On Behalf of | Feb 17, 2019 | Chapter 13 |

Many residents in Ohio may not realize that there are multiple forms of consumer bankruptcy plans. Several people automatically associate Chapter 7 plans with all personal bankruptcies. These plans may be the best option for some debtors but not for all. The lack of knowledge about Chapter 13 plans may even prevent some people from reaching out for bankruptcy help as they may assume they will always lose their assets. This is not necessarily true.

As explained by the United States Court, a Chapter 13 bankruptcy plan may offer consumers the ability to retain and protect their assets from seizure. This is in stark contrast to a Chapter 7 plan where secured debts may be repaid by the loss of assets to the creditors.

In a Chapter 13 bankruptcy, a trustee is identified and this person receives monthly payments from the consumer. The trustee then distributes payments to each creditor per an agreed-upon plan and schedule. This clearly requires that the consumer is employed and earns enough money to make these monthly payments. For this reason, a Chapter 13 bankruptcy is often referred to as a wage-earner’s plan.

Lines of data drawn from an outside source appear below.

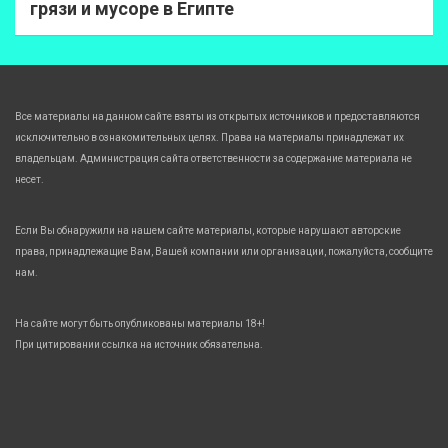
грязи и мусоре в Египте
Все материалы на данном сайте взяты из открытых источников и предоставляются
исключительно в ознакомительных целях. Права на материалы принадлежат их
владельцам. Администрация сайта ответственности за содержание материала не
несет.
Если Вы обнаружили на нашем сайте материалы, которые нарушают авторские
права, принадлежащие Вам, Вашей компании или организации, пожалуйста, сообщите
нам.
На сайте могут быть опубликованы материалы 18+!
При цитировании ссылка на источник обязательна.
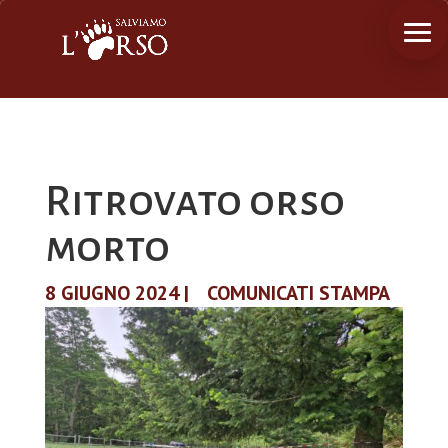
Ritrovato orso
morto
8 GIUGNO 2024
|
COMUNICATI STAMPA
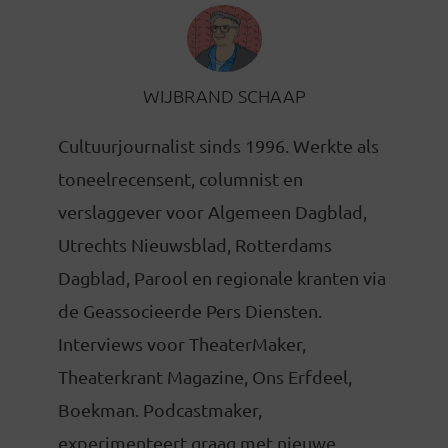
WIJBRAND SCHAAP
Cultuurjournalist sinds 1996. Werkte als
toneelrecensent, columnist en
verslaggever voor Algemeen Dagblad,
Utrechts Nieuwsblad, Rotterdams
Dagblad, Parool en regionale kranten via
de Geassocieerde Pers Diensten.
Interviews voor TheaterMaker,
Theaterkrant Magazine, Ons Erfdeel,
Boekman. Podcastmaker,
experimenteert graag met nieuwe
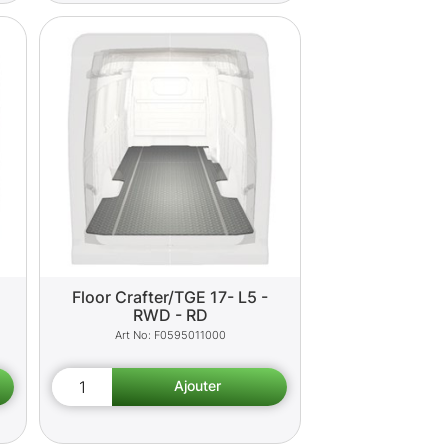
Floor Crafter/TGE 17- L5 -
RWD - RD
F0595011000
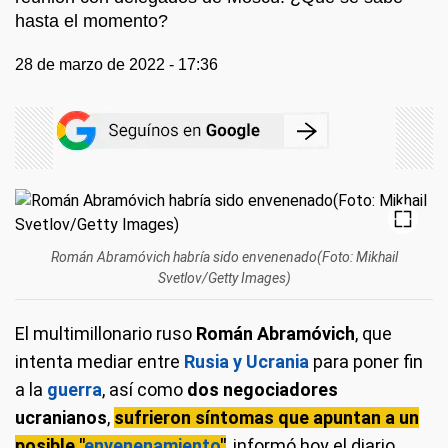
hasta el momento?
28 de marzo de 2022 - 17:36
Román Abramóvich habría sido envenenado(Foto: Mikhail
Svetlov/Getty Images)
El multimillonario ruso
Román Abramóvich
, que
intenta mediar entre
Rusia y Ucrania
para poner fin
a la
guerra
, así como
dos negociadores
ucranianos
,
sufrieron síntomas que apuntan a un
posible "
envenenamiento
"
, informó hoy el diario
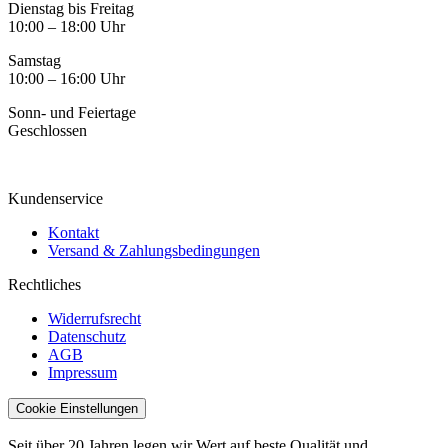
Dienstag bis Freitag
10:00 – 18:00 Uhr
Samstag
10:00 – 16:00 Uhr
Sonn- und Feiertage
Geschlossen
Kundenservice
Kontakt
Versand & Zahlungsbedingungen
Rechtliches
Widerrufsrecht
Datenschutz
AGB
Impressum
Cookie Einstellungen
Seit über 20 Jahren legen wir Wert auf beste Qualität und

Credit Karma notes that Chapter 13 bankruptcies last between three and five years. Payments must be made on time during the life of the plan. A Chapter 13 plan is essentially a form of restructured debt repayment. Some debts may get reduced and the consumer may pay less than what was originally owed. Repayment of debts may follow a priority order with things like child support taking precedence over credit card debt.